*WHAT YOU HAVE TO DO*:
Reproduce every line of text in the listing below verbatim, omitting the pictures.

(DATASET CONTENT)

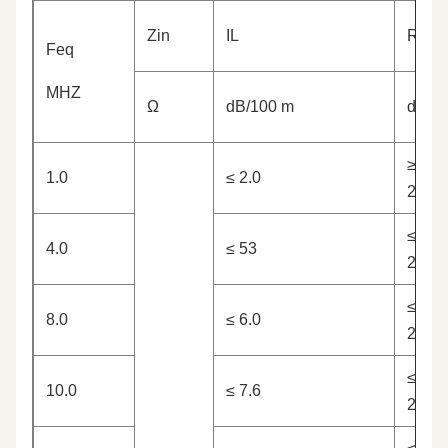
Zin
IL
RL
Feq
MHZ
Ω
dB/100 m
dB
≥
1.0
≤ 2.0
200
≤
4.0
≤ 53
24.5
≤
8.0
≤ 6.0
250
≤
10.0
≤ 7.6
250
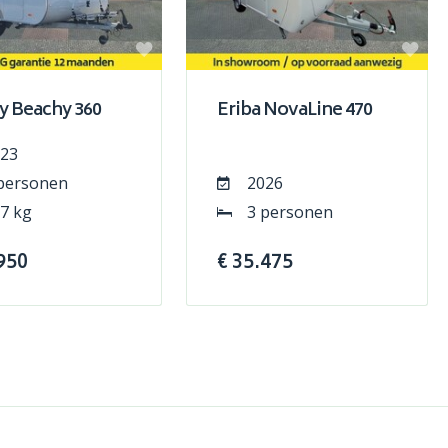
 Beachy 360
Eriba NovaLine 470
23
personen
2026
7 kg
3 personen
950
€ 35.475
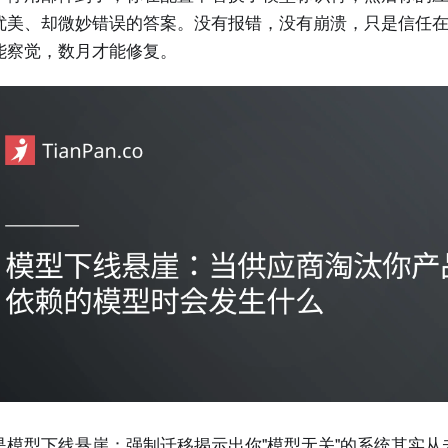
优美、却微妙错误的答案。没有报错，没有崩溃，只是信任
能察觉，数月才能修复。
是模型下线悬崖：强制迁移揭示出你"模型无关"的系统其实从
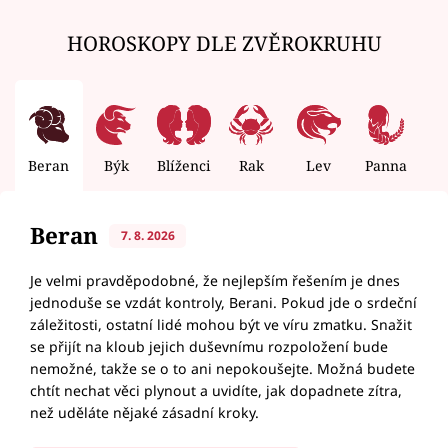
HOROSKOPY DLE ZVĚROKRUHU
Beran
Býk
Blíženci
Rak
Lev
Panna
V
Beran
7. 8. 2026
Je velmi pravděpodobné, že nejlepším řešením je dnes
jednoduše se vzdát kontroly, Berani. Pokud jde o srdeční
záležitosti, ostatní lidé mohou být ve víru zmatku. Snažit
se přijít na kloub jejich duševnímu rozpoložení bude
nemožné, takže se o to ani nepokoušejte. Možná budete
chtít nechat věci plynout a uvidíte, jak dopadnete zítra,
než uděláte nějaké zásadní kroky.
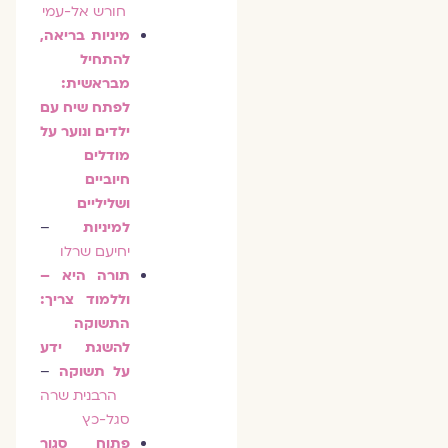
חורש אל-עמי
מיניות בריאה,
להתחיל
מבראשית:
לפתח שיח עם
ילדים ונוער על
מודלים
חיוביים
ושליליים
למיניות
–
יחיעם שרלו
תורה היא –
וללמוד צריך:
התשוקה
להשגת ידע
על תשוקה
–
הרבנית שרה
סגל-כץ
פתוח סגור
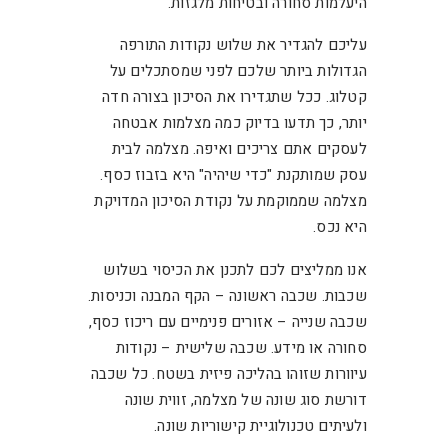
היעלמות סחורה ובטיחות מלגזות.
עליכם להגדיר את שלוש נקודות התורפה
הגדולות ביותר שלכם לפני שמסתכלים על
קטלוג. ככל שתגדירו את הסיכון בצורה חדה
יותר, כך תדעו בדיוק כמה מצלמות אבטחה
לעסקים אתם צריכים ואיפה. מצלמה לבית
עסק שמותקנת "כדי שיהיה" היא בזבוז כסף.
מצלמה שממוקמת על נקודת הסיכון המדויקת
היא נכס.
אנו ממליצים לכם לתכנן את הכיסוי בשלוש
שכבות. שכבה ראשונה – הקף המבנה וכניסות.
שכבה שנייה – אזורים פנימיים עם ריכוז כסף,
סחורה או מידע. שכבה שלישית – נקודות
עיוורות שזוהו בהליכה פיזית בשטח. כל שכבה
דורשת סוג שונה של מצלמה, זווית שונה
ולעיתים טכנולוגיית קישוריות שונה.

(End DATASET CONTENT)

*ANSWER TO THE PROBLEM*:
Zin
IL
RL
Feq
MHZ
Ω
dB/100 m
dB
≥
1.0
≤ 2.0
200
≤
4.0
≤ 53
24.5
≤
8.0
≤ 6.0
250
≤
10.0
≤ 7.6
250
 Beachy 360
Eriba NovaLine 470
23
personen
2026
7 kg
3 personen
950
€ 35.475
优美、却微妙错误的答案。没有报错，没有崩溃，只是信任
能察觉，数月才能修复。
是模型下线悬崖：强制迁移揭示出你"模型无关"的系统其实从
HOROSKOPY DLE ZVĚROKRUHU
Beran
Býk
Blíženci
Rak
Lev
Panna
V
Beran
7. 8. 2026
Je velmi pravděpodobné, že nejlepším řešením je dnes
jednoduše se vzdát kontroly, Berani. Pokud jde o srdeční
záležitosti, ostatní lidé mohou být ve víru zmatku. Snažit
se přijít na kloub jejich duševnímu rozpoložení bude
nemožné, takže se o to ani nepokoušejte. Možná budete
chtít nechat věci plynout a uvidíte, jak dopadnete zítra,
než uděláte nějaké zásadní kroky.
חורש אל-עמי
מיניות בריאה,
להתחיל
מבראשית:
לפתח שיח עם
ילדים ונוער על
מודלים
חיוביים
ושליליים
למיניות
–
יחיעם שרלו
תורה היא –
וללמוד צריך:
התשוקה
להשגת ידע
על תשוקה
–
הרבנית שרה
סגל-כץ
פתוח סגור
היעלמות סחורה ובטיחות מלגזות.
עליכם להגדיר את שלוש נקודות התורפה
הגדולות ביותר שלכם לפני שמסתכלים על
קטלוג. ככל שתגדירו את הסיכון בצורה חדה
יותר, כך תדעו בדיוק כמה מצלמות אבטחה
לעסקים אתם צריכים ואיפה. מצלמה לבית
עסק שמותקנת "כדי שיהיה" היא בזבוז כסף.
מצלמה שממוקמת על נקודת הסיכון המדויקת
היא נכס.
אנו ממליצים לכם לתכנן את הכיסוי בשלוש
שכבות. שכבה ראשונה – הקף המבנה וכניסות.
שכבה שנייה – אזורים פנימיים עם ריכוז כסף,
סחורה או מידע. שכבה שלישית – נקודות
עיוורות שזוהו בהליכה פיזית בשטח. כל שכבה
דורשת סוג שונה של מצלמה, זווית שונה
ולעיתים טכנולוגיית קישוריות שונה.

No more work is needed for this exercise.